Find the line containing "X125250000Y-56500000D03*" in the entries below. Restate it and each line after it, word for word, up to and including the line containing "X133700000Y-96750000D03*".

- **Listed records**
____
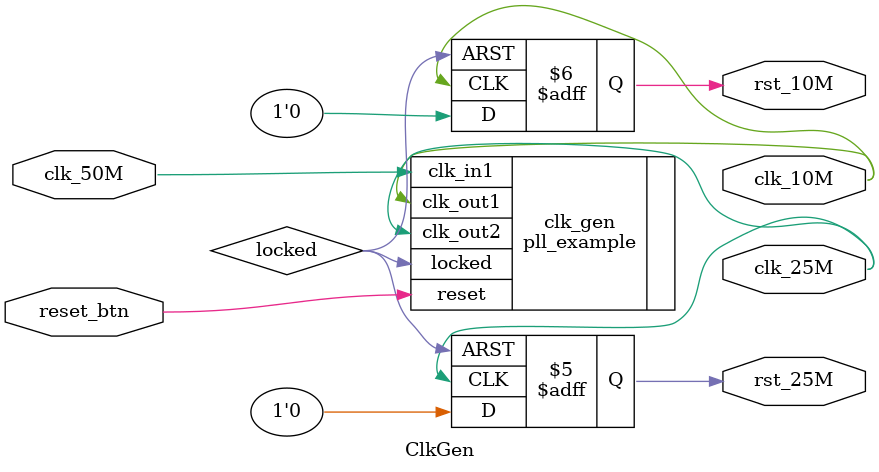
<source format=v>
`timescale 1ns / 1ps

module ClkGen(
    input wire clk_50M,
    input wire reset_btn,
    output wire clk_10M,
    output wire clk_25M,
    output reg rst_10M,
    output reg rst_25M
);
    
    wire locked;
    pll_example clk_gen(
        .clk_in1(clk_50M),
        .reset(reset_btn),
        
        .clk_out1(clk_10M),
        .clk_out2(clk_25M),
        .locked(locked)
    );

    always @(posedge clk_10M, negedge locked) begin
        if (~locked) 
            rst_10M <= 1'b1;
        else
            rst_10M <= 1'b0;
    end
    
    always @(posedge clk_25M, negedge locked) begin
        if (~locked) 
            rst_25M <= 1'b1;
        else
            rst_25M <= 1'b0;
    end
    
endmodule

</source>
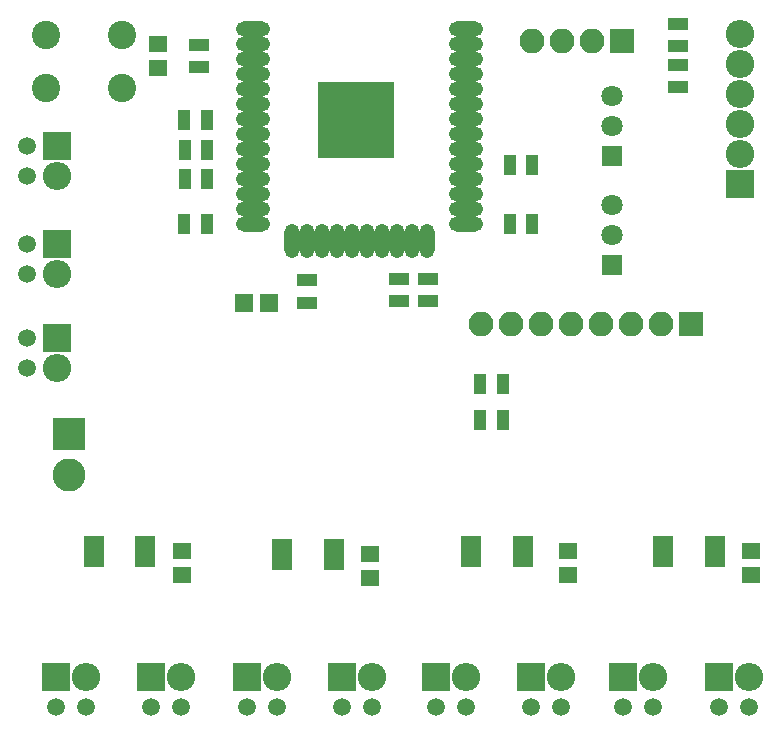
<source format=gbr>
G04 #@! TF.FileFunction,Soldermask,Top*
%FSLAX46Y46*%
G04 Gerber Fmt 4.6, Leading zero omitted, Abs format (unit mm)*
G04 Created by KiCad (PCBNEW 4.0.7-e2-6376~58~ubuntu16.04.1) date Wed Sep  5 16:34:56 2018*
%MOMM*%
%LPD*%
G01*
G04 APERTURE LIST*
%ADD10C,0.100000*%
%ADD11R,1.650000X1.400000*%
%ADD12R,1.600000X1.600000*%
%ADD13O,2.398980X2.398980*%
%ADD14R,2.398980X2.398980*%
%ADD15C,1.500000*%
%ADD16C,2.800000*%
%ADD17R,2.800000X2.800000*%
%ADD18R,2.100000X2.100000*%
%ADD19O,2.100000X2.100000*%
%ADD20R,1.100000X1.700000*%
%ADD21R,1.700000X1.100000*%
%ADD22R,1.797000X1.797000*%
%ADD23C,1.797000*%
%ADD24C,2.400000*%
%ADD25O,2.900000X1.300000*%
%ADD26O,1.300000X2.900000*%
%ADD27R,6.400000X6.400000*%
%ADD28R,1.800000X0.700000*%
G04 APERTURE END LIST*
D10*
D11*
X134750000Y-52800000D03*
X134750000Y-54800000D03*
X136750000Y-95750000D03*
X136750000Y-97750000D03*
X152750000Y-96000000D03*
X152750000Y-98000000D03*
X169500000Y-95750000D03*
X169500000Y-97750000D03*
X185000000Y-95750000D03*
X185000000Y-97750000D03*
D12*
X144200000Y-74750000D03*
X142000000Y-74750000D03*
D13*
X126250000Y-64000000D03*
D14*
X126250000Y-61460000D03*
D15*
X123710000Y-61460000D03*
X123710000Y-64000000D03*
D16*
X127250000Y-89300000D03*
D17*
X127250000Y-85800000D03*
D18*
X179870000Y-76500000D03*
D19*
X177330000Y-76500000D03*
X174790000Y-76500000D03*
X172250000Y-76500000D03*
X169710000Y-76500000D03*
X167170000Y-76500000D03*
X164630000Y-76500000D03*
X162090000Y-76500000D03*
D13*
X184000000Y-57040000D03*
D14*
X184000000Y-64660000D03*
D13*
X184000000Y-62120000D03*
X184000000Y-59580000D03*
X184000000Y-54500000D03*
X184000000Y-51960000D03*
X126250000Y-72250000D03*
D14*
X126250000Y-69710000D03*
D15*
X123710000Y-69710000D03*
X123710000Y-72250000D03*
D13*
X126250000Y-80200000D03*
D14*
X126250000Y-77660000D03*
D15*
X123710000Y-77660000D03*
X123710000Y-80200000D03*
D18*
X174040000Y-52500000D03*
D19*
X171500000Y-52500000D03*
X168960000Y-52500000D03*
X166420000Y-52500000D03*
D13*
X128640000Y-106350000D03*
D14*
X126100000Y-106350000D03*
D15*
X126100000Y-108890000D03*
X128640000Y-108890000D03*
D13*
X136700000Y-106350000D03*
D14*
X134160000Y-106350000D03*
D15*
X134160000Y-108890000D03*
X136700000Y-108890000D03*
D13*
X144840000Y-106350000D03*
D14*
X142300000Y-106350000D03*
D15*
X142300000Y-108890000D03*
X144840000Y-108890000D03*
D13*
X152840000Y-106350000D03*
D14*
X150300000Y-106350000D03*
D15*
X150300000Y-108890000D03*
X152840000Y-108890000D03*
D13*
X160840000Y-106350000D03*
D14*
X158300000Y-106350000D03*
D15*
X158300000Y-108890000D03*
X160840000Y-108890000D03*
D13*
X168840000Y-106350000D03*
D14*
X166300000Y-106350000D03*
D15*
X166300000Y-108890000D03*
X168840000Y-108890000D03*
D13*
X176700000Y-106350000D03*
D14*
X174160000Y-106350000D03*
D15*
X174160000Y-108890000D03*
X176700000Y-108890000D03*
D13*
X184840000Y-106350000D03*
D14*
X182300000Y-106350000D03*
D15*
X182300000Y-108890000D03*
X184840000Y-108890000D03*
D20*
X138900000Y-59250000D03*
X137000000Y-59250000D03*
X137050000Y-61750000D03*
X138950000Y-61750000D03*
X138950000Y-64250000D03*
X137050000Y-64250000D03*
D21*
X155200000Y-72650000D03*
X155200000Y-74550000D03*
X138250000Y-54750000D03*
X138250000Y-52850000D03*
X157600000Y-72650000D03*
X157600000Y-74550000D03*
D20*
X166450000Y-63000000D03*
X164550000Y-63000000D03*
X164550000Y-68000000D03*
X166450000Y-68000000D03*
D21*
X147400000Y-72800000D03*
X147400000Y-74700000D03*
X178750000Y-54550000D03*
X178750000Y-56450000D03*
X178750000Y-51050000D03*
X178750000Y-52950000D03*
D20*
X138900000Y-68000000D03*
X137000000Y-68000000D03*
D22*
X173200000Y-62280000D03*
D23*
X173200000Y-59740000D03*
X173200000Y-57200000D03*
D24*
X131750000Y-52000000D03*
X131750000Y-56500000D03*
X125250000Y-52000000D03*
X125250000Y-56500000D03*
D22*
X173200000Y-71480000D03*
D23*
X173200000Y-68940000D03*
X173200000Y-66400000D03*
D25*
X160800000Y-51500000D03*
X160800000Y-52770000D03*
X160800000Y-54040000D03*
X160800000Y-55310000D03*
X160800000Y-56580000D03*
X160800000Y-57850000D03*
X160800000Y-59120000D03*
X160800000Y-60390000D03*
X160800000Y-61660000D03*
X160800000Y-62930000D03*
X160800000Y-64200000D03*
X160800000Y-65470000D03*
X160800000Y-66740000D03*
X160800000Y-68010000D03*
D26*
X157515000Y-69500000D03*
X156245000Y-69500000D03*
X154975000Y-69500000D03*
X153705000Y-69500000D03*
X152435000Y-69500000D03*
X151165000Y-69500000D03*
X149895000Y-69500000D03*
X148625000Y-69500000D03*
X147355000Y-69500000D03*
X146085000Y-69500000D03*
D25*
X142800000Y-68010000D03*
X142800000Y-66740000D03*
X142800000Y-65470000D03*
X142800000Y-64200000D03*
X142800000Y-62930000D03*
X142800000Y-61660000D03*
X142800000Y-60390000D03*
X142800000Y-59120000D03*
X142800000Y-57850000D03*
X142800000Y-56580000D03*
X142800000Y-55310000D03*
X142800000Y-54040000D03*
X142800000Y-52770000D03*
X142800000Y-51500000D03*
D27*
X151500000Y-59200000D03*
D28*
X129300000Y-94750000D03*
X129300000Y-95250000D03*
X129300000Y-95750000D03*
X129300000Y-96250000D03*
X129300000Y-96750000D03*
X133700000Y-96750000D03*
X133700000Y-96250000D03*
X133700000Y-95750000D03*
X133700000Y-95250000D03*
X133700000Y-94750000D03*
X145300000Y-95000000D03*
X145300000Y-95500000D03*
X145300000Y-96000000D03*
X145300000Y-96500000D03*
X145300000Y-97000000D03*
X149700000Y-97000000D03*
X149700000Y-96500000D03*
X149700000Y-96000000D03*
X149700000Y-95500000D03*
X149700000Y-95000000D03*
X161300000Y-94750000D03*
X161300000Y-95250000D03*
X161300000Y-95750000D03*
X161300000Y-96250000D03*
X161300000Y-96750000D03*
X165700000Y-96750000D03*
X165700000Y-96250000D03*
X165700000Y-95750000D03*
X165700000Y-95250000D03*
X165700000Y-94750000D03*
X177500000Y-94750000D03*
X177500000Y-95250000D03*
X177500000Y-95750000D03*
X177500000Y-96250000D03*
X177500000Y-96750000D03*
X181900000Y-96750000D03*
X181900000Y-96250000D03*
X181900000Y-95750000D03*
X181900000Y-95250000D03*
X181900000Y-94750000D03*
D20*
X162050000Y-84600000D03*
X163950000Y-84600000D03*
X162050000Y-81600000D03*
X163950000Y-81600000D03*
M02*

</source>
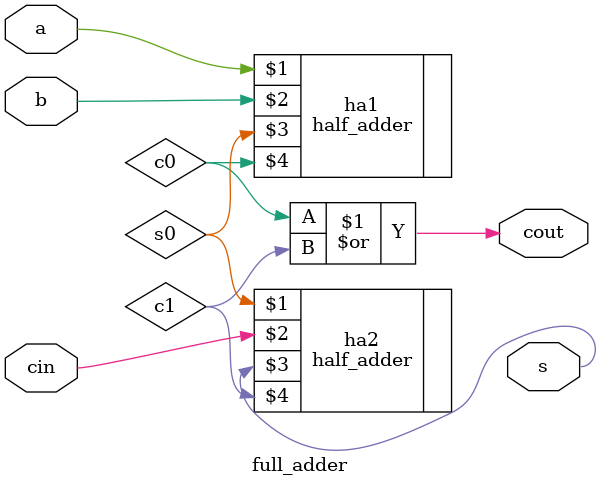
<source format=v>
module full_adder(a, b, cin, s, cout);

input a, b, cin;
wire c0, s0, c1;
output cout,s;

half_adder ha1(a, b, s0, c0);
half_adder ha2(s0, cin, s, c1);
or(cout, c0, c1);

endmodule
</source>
____
- **Solution to the exercise**
X125250000Y-56500000D03*
D22*
X173200000Y-71480000D03*
D23*
X173200000Y-68940000D03*
X173200000Y-66400000D03*
D25*
X160800000Y-51500000D03*
X160800000Y-52770000D03*
X160800000Y-54040000D03*
X160800000Y-55310000D03*
X160800000Y-56580000D03*
X160800000Y-57850000D03*
X160800000Y-59120000D03*
X160800000Y-60390000D03*
X160800000Y-61660000D03*
X160800000Y-62930000D03*
X160800000Y-64200000D03*
X160800000Y-65470000D03*
X160800000Y-66740000D03*
X160800000Y-68010000D03*
D26*
X157515000Y-69500000D03*
X156245000Y-69500000D03*
X154975000Y-69500000D03*
X153705000Y-69500000D03*
X152435000Y-69500000D03*
X151165000Y-69500000D03*
X149895000Y-69500000D03*
X148625000Y-69500000D03*
X147355000Y-69500000D03*
X146085000Y-69500000D03*
D25*
X142800000Y-68010000D03*
X142800000Y-66740000D03*
X142800000Y-65470000D03*
X142800000Y-64200000D03*
X142800000Y-62930000D03*
X142800000Y-61660000D03*
X142800000Y-60390000D03*
X142800000Y-59120000D03*
X142800000Y-57850000D03*
X142800000Y-56580000D03*
X142800000Y-55310000D03*
X142800000Y-54040000D03*
X142800000Y-52770000D03*
X142800000Y-51500000D03*
D27*
X151500000Y-59200000D03*
D28*
X129300000Y-94750000D03*
X129300000Y-95250000D03*
X129300000Y-95750000D03*
X129300000Y-96250000D03*
X129300000Y-96750000D03*
X133700000Y-96750000D03*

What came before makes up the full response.